- [TASK GOAL]: According to the passage on John Pierpont's antislavery poems, whom did his satire The Gag target?

- [STUDY TEXT]:
Rev. John Pierpont gave us his hand at an earlier day. He took upon himself “our reproach” in 1836, when we most needed help. I have already made grateful mention of his “Word from a Petitioner,” sent to me by the hand of the heroic Francis Jackson in the midst of the convention of the constituents of Hon. J. Q. Adams, called at Quincy to assure their brave, invincible representative of their deep, admiring sense of obligation to him for his persistent and almost single-handed defence of the sacred right of petition on the floor of Congress.
Mr. Pierpont’s next was a tocsin in deed as well as in name. He was impelled to strike his lyre by the alarm he justly felt at the tidings from Alton of the destruction of Mr. Lovejoy’s antislavery printing-office, and the murder of the devoted proprietor. His indignation was roused yet more by the burning of “Pennsylvania Hall” in Philadelphia, and the shameful fact that at the same time, 1838, no church or decent hall could be obtained in Boston for “love or money,” in which to hold an antislavery meeting; but we were compelled to resort to an inconvenient and insufficient room over the stable of Marlborough Hotel.
His next powerful effusion was The Gag, a caustic and scathing satire upon the Hon. C. G. Atherton, of New Hampshire, for his base attempt in the House of Representatives at Washington to put an entire stop to any discussion of the subject of slavery.
His next piece was The Chain, a most touching comparison of the wrongs and sufferings of the slaves with other evils that injured men have been made to endure.

- [DATA BELOW]:

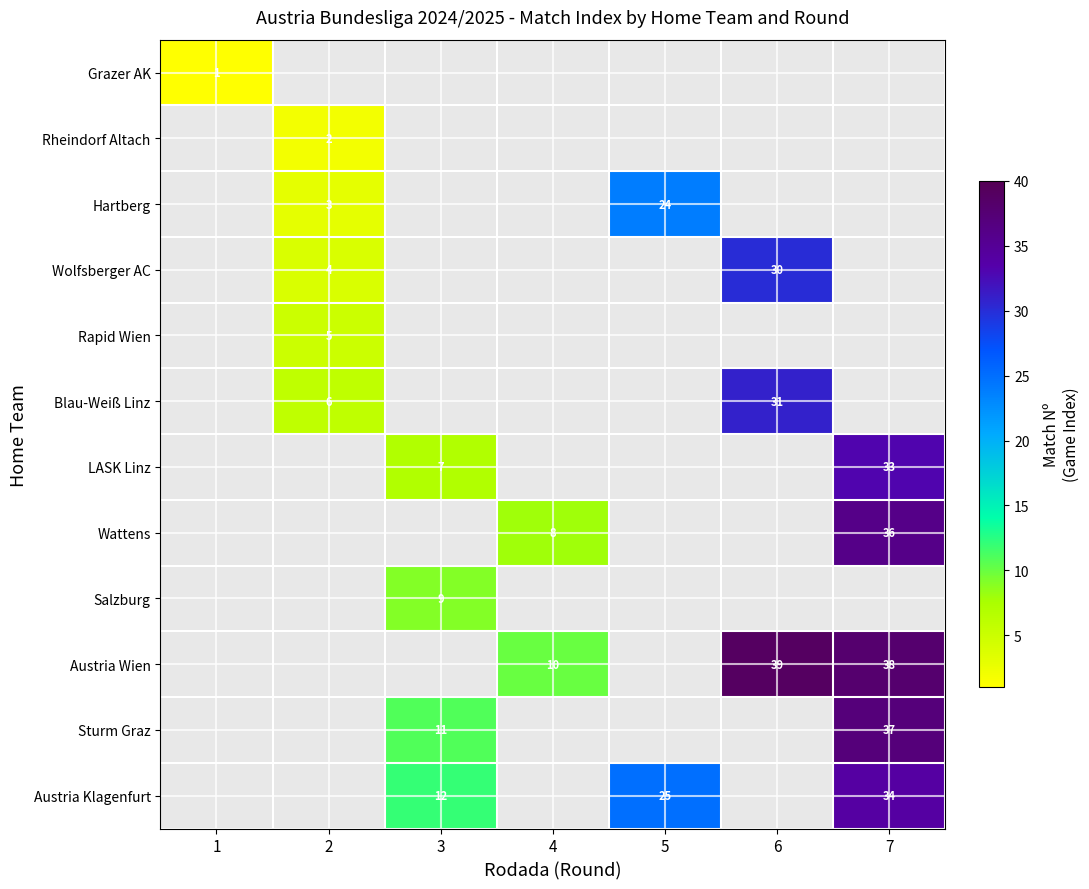

Is it true that LASK Linz equals 33 at 7?

True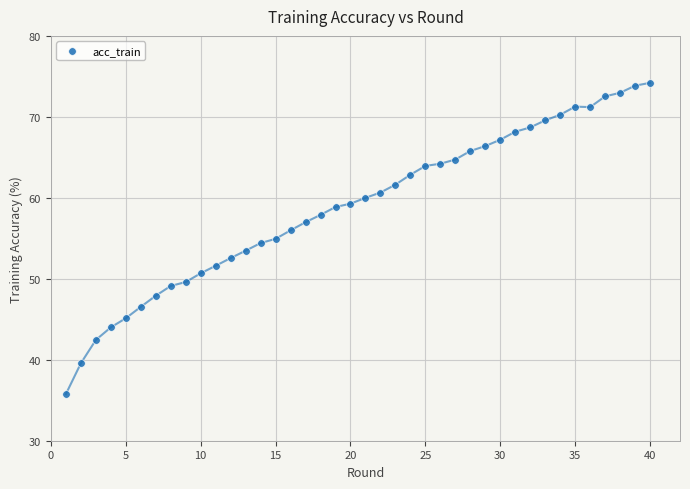

What is the range of Y values (max minus min)?

38.4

- [WRITTEN REPLY]: Hon. C. G. Atherton of New Hampshire